## [Passage]

________________

But I think you will agree that the method is sound, and very easy to apply :)
 

Saeviomagy

Adventurer
20% non tax payers: this include people too poor to pay taxes, criminals, children etc
50% poor: their income is 2 sp/day
20% modest: income is 1 gp/day
8% comfortable: 2 gp/day
1% wealthy: 4 sp/day
1% aristocratic: 10 gp/day.

These are based off of lifestyles, right?
First, note that wealthy is 4gp per day, not 4 sp.

Second note that aristocratic is 10gp minimum, and can go way, way up from there.

Finally note that all these numbers are what people have left after they are taxed (ie - this is what they've got left to spend) and after they have bought things that are not lifestyle.

As for historical taxation? That's all over the place. The Romans levied 3% of wealth and land, but that was often levied against an entire community, not individuals.

________________

[Data items]
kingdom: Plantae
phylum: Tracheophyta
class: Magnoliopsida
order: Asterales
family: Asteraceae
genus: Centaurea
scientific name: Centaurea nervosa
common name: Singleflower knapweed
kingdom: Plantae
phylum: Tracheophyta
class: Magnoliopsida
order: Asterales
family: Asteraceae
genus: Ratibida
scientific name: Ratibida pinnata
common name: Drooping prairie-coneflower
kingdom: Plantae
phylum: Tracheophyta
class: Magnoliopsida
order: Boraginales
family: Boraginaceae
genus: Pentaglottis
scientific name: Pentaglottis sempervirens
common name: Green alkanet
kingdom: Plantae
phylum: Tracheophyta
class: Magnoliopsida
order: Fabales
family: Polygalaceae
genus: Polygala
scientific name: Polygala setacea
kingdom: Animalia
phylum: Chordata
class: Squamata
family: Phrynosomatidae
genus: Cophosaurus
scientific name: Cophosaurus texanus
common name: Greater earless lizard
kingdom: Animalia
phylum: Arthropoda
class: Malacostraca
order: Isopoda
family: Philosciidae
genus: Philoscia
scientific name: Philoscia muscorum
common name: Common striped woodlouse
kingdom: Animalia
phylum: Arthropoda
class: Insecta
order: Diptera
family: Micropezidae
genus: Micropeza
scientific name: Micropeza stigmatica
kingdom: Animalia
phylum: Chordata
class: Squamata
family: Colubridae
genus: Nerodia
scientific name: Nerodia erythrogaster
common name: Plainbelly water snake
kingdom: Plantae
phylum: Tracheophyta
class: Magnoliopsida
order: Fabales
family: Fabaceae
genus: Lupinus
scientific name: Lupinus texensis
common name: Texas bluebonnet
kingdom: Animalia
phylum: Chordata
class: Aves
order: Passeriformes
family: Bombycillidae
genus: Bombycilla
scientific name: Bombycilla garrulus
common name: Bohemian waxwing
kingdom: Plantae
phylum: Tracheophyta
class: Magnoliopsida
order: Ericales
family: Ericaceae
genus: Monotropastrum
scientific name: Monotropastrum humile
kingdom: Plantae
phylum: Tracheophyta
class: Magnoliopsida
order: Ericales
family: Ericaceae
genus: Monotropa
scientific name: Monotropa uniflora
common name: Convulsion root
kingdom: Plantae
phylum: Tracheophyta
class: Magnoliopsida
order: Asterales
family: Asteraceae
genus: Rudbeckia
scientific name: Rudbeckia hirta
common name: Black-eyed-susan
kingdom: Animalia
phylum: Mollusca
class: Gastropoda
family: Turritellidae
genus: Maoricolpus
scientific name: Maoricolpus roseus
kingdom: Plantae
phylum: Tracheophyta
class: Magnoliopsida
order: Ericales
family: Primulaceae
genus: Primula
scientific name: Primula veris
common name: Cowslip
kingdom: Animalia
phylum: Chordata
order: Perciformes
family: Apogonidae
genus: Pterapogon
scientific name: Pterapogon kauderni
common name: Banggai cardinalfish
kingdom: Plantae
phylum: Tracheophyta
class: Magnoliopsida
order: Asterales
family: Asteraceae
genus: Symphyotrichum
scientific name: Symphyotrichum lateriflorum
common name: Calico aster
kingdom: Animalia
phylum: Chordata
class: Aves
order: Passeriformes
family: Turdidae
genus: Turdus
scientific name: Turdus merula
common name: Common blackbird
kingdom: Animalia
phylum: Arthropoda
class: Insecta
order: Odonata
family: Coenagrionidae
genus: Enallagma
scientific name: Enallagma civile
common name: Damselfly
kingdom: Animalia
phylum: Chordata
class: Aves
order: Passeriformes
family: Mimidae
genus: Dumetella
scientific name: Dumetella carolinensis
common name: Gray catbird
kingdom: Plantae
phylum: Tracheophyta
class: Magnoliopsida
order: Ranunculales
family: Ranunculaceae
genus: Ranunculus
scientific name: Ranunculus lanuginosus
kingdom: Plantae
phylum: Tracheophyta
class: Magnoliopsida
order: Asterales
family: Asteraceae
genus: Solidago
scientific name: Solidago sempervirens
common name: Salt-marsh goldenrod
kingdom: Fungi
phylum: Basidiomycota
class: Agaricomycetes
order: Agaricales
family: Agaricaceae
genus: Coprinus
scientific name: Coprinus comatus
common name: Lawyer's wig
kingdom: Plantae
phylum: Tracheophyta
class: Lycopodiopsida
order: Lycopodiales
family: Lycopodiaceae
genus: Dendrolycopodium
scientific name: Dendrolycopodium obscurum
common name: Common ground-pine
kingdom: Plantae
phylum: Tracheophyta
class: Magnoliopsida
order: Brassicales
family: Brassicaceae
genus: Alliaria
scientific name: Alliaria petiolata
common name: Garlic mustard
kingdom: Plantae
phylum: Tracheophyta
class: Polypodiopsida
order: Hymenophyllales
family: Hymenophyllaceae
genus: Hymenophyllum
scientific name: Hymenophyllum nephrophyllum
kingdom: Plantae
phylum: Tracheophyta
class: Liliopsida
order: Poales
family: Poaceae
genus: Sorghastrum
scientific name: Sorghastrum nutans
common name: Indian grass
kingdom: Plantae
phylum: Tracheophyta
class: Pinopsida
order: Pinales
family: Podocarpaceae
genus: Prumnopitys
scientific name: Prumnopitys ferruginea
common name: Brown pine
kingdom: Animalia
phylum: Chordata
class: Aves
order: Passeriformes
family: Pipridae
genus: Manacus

________________

## [The exercise]
Summarize the passage about income levels and taxes in three sentences.

## [Task response]
The passage lists a population breakdown that runs from 20% non-taxpayers and 50% poor earning 2 sp a day up to 1% aristocratic at 10 gp a day. A reply corrects the wealthy income to 4 gp per day, not 4 sp, and notes that the aristocratic figure is a minimum that can go much higher. It also points out that the numbers are what people have left after taxes and non-lifestyle purchases, and that historical taxation varied widely, with the Romans levying 3% of wealth and land, often against an entire community.